WHAT YOU NEED TO DO —
Every record is to be copied unchanged, except that its pictures are removed.

DATASET —

========

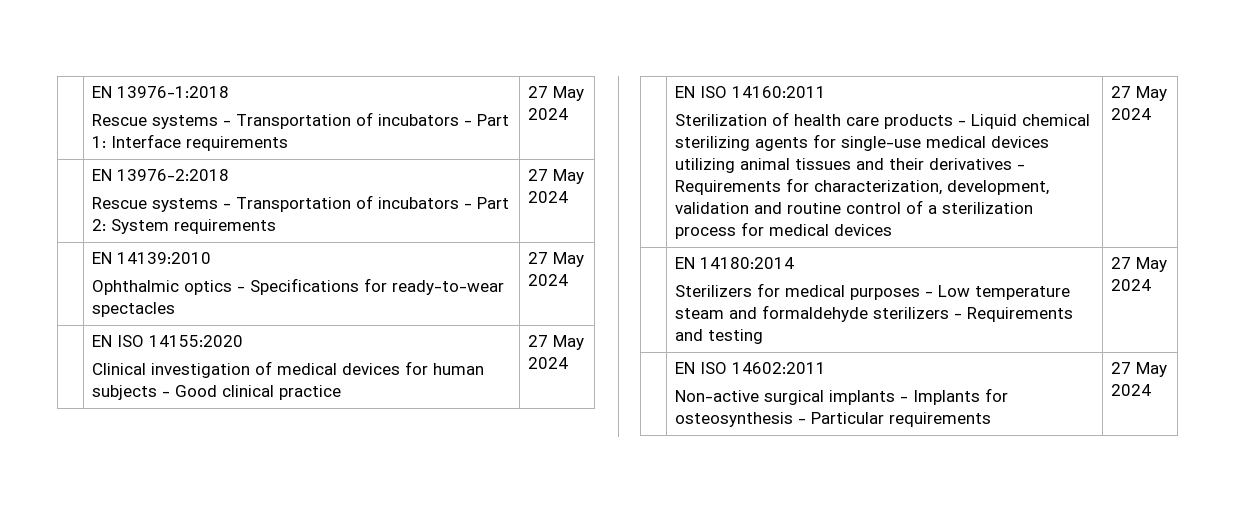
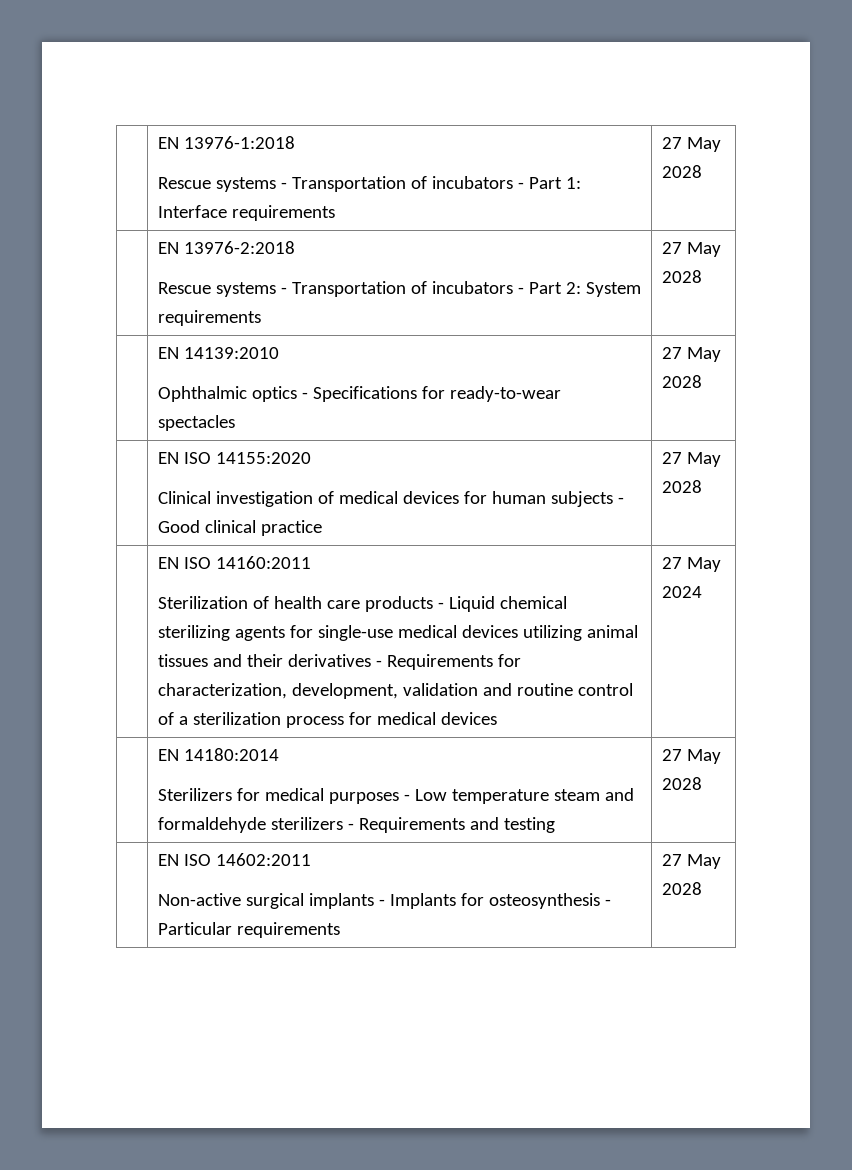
[527,108,568,120] 2024 -> [661,165,702,178] 2028
[527,191,568,203] 2024 -> [661,270,702,283] 2028
[527,274,568,286] 2024 -> [661,375,702,388] 2028
[527,357,568,369] 2024 -> [661,480,702,493] 2028
[1110,279,1151,291] 2024 -> [661,777,702,790] 2028
[1110,384,1151,396] 2024 -> [661,882,702,895] 2028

========

SOLUTION —
[527,108,568,120] 2024 -> [661,165,702,178] 2028
[527,191,568,203] 2024 -> [661,270,702,283] 2028
[527,274,568,286] 2024 -> [661,375,702,388] 2028
[527,357,568,369] 2024 -> [661,480,702,493] 2028
[1110,279,1151,291] 2024 -> [661,777,702,790] 2028
[1110,384,1151,396] 2024 -> [661,882,702,895] 2028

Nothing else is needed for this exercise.